Critics Corner – Flying High At The Airline Lounge


Going through the automatic glass doors to the concierge desk at the front of the lounge I am immediately greeted by the smell of the food that awaits me. As my partner and I move through the room, he asks me where I would like to sit and my immediate reaction is to follow my stomach and my nose and sit as close as possible to the  buffet style selection of food without compromising a comfy seat. We got here early as it gives me time to explore and savour as much as the food as possible. It’s also not very busy in the lounge tonight which is great as you feel like the chefs have prepared all this food just for little old you!

So while  I sit here waiting for our plane to Brisbane from Perth,I can’t help but be distracted by the food and feel a little bit special as this is something that not a lot of people get to experience very often if at all.

As I make my way up to the food lay up, my nose is gently tickled by the array of yumminess that awaits me. I’ve been to the lounge a number of times now and I have noticed that apart from the soup and one main dish selection, the food doesn’t really change.You know that your old faithful dish that you like (mine being the tuna salad and the hummus with crudités) will always be there to greet you like a long lost friend.

Food Buffet

The menu reads:

  • Chicken Tagine
  • Cream of corn soup with sprig onions and crispy fried shallots
  • MYO Toasted Sandwiches – GF bread available on request
  • Virginia Ham
  • Tuna Salad
  • Five bean and corn salad
  • Pasta salad with sundried tomato pesto
  • Cabbage and red radish slaw
  • Radicchio, cos lettuce and radish salad
  • Balsamic, ranch, herb and honey mustard dressings
  • Crudité and crackers with hummus dip
  • pecan and date slice
  • spiced popcorn

“Yes” I say to myself as I read that my two favourite items are available for me to munch on to my hearts content. I pick up the only plate size available (which is a side plate) and make my way along the line. I’m feeling a bit adventurous tonight so I pick myself up the soup (even though I’m not a huge fan of soups but you never know it could be good) with a small bread roll and two individual packs of butter (because you can never have enough butter on your bread), the pasta salad, cabbage and red radish slaw and my two favourite dishes, the tuna salad and the crudités with hummus and with my mini plates on hand I make my way back to the comfy seat waiting for me.

The food is not designed to be a main meal and is offered to you on a side plate sized dish. However I like this idea as it allows you to grab a little bit of food at a time and doesn’t give you an opportunity to over load your plate (as I do when exposed to a free meal).

I decide to throw caution to the wind and take my first taste of the cream of corn soup. There are very  lovely subtle flavours and no real punch which is what you would expect when catering for the masses. However I did find that I could only have a couple of mouthfuls as the texture started to get to me (as it is one of the things I don’t like about soups) and I decided to move onto to cabbage and red radish slaw which I was pleasantly surprised by.

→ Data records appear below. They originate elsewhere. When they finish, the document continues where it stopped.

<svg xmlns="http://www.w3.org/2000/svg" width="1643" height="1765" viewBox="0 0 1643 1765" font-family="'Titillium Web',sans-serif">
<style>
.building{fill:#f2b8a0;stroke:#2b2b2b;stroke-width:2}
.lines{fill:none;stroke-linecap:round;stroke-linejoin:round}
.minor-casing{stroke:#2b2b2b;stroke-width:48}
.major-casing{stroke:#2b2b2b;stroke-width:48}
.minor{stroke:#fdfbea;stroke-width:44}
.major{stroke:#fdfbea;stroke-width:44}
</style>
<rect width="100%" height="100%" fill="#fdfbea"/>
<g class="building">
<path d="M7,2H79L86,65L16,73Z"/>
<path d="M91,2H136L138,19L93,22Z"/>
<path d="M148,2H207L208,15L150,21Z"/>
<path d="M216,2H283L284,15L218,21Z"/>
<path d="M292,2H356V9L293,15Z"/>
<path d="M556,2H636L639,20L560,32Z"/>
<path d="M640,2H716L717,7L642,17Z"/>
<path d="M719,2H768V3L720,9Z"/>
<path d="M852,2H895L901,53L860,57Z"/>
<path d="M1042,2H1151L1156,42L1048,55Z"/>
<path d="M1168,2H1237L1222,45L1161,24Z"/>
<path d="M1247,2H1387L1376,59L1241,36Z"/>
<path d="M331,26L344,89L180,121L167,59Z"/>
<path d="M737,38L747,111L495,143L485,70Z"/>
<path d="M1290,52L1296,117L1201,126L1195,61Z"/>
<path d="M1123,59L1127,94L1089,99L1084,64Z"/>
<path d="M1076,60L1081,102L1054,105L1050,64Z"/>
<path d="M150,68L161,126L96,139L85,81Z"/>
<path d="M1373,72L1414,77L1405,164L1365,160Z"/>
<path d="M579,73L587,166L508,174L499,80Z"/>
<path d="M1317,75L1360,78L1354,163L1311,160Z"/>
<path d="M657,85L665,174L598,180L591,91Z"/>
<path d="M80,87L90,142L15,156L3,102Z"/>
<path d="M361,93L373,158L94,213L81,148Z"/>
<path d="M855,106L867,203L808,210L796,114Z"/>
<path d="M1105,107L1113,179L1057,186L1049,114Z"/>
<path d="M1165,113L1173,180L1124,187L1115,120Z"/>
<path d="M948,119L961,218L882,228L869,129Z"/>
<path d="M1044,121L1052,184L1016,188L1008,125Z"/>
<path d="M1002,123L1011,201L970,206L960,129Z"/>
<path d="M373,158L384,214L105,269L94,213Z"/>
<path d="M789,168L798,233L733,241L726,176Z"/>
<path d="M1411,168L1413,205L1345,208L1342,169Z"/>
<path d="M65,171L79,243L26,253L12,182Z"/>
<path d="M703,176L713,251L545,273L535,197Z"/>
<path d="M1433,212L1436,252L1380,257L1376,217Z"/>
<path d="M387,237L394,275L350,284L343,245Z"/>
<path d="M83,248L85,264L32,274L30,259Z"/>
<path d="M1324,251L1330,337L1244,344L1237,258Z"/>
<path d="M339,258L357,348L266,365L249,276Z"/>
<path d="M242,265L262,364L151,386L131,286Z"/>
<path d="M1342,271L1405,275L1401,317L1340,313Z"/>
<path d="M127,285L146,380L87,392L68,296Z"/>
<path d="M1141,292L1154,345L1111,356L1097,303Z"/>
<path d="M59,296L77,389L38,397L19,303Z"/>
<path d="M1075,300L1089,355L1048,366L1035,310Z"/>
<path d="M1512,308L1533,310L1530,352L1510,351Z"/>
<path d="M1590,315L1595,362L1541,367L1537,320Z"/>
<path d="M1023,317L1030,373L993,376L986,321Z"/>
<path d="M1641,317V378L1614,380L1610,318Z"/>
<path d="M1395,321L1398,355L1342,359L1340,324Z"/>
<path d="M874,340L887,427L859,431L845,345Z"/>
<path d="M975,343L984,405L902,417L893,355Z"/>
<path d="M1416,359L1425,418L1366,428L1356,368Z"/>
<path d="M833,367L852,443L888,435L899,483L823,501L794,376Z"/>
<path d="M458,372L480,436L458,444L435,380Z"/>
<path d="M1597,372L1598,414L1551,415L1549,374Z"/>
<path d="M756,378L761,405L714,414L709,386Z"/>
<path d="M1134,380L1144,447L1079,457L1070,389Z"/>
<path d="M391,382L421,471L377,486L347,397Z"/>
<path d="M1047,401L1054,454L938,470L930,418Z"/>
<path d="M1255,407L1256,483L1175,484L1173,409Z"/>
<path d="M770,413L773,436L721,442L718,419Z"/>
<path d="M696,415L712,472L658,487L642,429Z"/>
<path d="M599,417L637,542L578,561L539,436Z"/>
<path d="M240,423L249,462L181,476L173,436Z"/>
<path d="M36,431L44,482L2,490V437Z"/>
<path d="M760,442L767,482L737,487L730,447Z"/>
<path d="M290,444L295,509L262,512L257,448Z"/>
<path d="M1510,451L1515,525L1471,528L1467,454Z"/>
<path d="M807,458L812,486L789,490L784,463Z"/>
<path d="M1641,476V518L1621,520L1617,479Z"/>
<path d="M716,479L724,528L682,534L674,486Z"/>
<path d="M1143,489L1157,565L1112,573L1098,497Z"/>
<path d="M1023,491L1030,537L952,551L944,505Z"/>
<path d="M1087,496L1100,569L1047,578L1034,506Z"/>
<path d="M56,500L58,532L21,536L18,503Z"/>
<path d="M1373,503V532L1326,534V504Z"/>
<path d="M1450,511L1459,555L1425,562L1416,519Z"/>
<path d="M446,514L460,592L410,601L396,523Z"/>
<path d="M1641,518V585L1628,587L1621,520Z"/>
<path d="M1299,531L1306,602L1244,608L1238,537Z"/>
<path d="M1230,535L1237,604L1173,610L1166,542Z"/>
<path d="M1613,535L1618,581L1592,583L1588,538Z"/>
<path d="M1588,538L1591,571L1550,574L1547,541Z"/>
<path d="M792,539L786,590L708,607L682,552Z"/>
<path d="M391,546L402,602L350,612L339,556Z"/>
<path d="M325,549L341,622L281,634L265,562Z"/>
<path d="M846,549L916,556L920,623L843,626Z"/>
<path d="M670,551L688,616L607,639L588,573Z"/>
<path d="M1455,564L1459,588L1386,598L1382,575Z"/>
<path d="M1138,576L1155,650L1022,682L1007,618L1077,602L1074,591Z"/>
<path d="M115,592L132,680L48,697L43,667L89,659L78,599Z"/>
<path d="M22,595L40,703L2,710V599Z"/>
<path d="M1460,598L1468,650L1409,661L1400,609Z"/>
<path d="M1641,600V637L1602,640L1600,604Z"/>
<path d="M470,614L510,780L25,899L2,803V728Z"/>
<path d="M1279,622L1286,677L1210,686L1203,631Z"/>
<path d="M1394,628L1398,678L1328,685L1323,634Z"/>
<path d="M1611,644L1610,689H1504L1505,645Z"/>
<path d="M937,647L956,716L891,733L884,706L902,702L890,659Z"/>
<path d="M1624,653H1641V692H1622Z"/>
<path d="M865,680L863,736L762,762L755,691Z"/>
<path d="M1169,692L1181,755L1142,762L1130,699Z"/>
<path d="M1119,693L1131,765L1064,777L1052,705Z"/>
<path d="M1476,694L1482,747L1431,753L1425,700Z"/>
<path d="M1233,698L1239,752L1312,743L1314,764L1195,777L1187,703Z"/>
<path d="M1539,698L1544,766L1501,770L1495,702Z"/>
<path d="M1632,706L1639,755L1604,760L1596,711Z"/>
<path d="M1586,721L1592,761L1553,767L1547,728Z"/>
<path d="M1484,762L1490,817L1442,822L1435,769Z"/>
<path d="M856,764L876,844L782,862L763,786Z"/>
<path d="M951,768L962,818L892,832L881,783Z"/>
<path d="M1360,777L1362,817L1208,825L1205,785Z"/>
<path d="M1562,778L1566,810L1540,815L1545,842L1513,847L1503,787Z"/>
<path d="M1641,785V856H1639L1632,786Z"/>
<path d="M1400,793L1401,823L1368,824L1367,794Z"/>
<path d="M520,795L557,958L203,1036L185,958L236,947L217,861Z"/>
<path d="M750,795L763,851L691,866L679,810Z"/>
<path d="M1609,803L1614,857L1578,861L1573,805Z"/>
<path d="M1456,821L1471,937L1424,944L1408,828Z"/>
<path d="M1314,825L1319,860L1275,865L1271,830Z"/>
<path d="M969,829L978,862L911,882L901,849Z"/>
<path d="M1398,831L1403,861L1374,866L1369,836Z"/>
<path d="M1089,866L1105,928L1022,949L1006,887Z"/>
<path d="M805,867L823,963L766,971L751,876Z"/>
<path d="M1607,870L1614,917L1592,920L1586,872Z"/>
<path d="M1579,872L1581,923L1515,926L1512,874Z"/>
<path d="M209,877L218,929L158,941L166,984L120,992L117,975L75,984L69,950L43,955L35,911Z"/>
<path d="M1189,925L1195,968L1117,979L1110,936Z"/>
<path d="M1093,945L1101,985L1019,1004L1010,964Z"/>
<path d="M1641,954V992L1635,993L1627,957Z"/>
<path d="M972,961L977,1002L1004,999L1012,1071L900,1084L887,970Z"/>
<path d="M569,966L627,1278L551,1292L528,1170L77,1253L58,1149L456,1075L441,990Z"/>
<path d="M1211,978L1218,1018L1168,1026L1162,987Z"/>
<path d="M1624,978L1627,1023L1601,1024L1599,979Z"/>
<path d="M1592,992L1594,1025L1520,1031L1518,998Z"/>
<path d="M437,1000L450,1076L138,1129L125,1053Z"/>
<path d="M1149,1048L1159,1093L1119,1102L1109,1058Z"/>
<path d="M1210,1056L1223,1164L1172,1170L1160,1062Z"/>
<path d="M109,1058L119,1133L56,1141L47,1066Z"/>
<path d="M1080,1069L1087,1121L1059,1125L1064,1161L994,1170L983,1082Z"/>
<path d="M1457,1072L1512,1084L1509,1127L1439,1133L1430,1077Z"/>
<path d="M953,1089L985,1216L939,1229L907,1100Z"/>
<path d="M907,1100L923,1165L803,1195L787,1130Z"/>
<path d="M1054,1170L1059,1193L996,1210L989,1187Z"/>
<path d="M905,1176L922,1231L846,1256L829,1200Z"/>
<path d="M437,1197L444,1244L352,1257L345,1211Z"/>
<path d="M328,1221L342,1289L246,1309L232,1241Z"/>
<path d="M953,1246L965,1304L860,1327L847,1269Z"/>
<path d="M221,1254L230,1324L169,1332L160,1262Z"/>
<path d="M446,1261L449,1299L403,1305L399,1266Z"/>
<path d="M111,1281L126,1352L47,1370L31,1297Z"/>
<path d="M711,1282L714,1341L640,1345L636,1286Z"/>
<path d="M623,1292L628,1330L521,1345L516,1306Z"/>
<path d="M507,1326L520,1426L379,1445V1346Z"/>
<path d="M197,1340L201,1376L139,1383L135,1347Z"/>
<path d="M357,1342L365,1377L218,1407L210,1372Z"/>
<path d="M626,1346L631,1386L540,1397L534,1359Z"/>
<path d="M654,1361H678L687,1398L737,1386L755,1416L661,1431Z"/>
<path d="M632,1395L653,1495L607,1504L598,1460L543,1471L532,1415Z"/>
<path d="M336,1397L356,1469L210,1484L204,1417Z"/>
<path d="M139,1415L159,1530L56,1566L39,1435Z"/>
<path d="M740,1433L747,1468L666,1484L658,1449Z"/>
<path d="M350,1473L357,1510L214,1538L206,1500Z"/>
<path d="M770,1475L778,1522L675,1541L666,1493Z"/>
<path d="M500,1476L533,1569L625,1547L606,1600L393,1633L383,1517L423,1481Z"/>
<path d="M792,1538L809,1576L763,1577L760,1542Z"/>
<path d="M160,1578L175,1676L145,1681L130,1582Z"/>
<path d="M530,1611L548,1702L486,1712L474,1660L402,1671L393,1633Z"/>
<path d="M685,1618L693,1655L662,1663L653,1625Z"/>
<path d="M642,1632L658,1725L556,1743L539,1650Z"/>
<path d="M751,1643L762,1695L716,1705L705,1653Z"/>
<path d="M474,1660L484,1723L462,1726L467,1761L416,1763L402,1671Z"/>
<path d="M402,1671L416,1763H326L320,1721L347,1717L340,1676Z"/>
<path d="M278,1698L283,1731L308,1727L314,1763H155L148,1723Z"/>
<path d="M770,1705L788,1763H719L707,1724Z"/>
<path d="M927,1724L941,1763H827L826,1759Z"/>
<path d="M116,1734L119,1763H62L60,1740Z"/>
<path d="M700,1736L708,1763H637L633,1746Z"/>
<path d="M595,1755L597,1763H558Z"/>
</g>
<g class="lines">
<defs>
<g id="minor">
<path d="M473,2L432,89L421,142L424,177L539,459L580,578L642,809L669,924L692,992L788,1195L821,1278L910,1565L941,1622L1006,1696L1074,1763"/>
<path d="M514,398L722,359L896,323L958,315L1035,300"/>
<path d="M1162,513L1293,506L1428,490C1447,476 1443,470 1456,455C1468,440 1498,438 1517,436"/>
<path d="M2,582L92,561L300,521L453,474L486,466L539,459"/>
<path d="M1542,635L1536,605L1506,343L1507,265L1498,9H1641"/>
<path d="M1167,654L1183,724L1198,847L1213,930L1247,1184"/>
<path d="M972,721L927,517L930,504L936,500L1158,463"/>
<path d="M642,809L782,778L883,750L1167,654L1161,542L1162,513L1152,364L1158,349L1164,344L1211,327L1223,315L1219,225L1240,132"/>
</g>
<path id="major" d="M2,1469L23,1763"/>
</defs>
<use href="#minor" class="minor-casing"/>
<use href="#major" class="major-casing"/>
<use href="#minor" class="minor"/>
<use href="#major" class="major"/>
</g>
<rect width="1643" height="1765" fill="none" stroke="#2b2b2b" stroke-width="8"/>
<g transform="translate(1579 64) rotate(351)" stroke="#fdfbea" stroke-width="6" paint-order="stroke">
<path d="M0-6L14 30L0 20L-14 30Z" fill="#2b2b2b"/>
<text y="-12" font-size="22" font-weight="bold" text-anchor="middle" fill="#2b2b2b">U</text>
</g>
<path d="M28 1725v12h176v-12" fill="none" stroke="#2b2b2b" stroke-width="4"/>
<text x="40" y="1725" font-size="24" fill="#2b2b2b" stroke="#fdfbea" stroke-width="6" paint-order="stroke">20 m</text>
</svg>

It was still a subtle flavour but it also was crunchy and fresh on the pallet.

I don’t know if you have noticed but food comes in and out of fashion in the industry (yes, just like cloths) and radish is no exception to this. When I was a child you could find radish in any salad or as a decorative piece on the side of your plate if you where out in a restaurant. They were everywhere, then all of a sudden they disappeared of the face of the earth and its only until recently that they have been making a come back (go radish! go!).

The pasta salad was next on my hit list, it had rather large chunks of eggplant and a zingy tomato pesto.

My two favourite dishes were last, I deliberately do this as I love to finish on a high note every time I’m here. The tuna salad had little complex hits of lemon, mayonnaise and onion. This mix of flavours is always a marriage made in heaven and lifts the dish. The hummus was fresh and you could tell it was made by hand as it had some texture and a subtle hint of garlic which the crudités offered a sweet  contrast between the flavour of the hummus.

Feeling rather satisfied with my selection of food tonight, I surveyed the empty dishes in front of me. There has been a great menu to feed the masses of people that come through the doors each day. Its a difficult task to please everyone as all tastebuds are different so subtle is best! As my partner and I leave the lounge to head for the plane, we both agree that its the perfect way to start a little get away.



  1. K. / Pure & Complex · October 17, 2014

    You both are right, that is the perfect start to a plane ride. Riding a plan should be the way it used to be, grand, relaxing, and wonderful. Great post and that menu sounds amazing

    Liked by 2 people

    • eloisesedibles · October 17, 2014

      Thanks so much for visiting my site and I’m glad you enjoyed the posts 🙂
      I totally agree with you. Going on a plane should be a special thing to do!